Ray Charles stands out with large, well-formed flowers that cling together in formations that range from tapered and elongated to roughly spherical. These buds make their indica heritage clear with compact, closely-packed buds and small leaves. The leaves themselves are a dark shade of forest green and are threaded through with vibrant orange and rust-colored pistils. Finally, Ray Charles’ impressive flowers are crowned with a coat of icy white trichomes.
When properly cured, flowers of Ray Charles give off a sour-sweet funk, somewhat like compost or fertilizer. A second whiff reveals some astringent, almost chemical odors. Grinding up the buds gives off a rich, hashy aroma reminiscent of Afghani. When combusted in a pipe or a joint, Ray Charles releases a harsh smoke that may make the user cough or make their eyes water. This smoke has some lingering sweet diesel fumes on the exhale.

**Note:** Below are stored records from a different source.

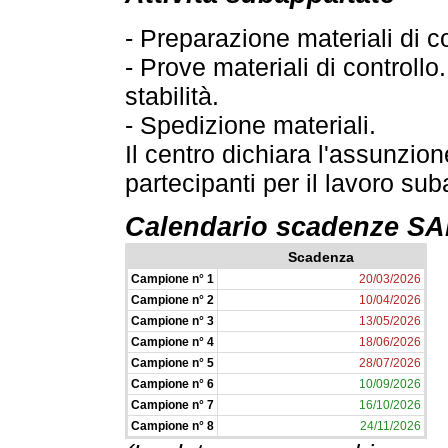
- Preparazione materiali di co
- Prove materiali di controll
stabilità.
- Spedizione materiali.
Il centro dichiara l'assunzion
partecipanti per il lavoro sub
Calendario scadenze 
Scadenza
Campione n° 1
20/03/2026
Campione n° 2
10/04/2026
Campione n° 3
13/05/2026
Campione n° 4
18/06/2026
Campione n° 5
28/07/2026
Campione n° 6
10/09/2026
Campione n° 7
16/10/2026
Campione n° 8
24/11/2026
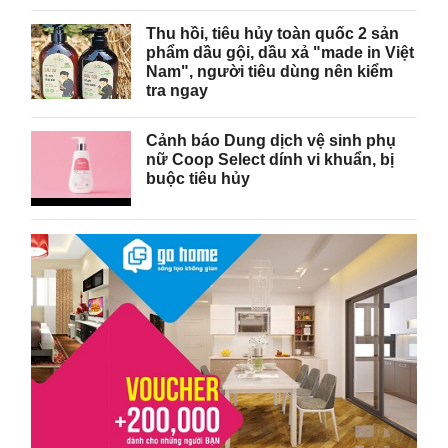
Thu hồi, tiêu hủy toàn quốc 2 sản
phẩm dầu gội, dầu xả "made in Việt
Nam", người tiêu dùng nên kiểm
tra ngay
Cảnh báo Dung dịch vệ sinh phụ
nữ Coop Select dính vi khuẩn, bị
buộc tiêu hủy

Seeds of this mellow strain are unfortunately not available for sale online. Instead, prospective growers should obtain clippings of mature plants in order to foster clones. It can be grown indoors or out, although outdoor growing calls for a semi-humid, Mediterranean-like climate. This strain’s plants are pure indica, with a short and bushy silhouette that has strong tendency for lateral branching. Ray Charles flowers within a brief 8 to 9 weeks.
Although hard to find, this super-sedative bud is a strain worth chasing. For a pleasant and irreverent kick, roll a joint of Ray Charles mixed with some of the more well-balanced Stevie Wonder.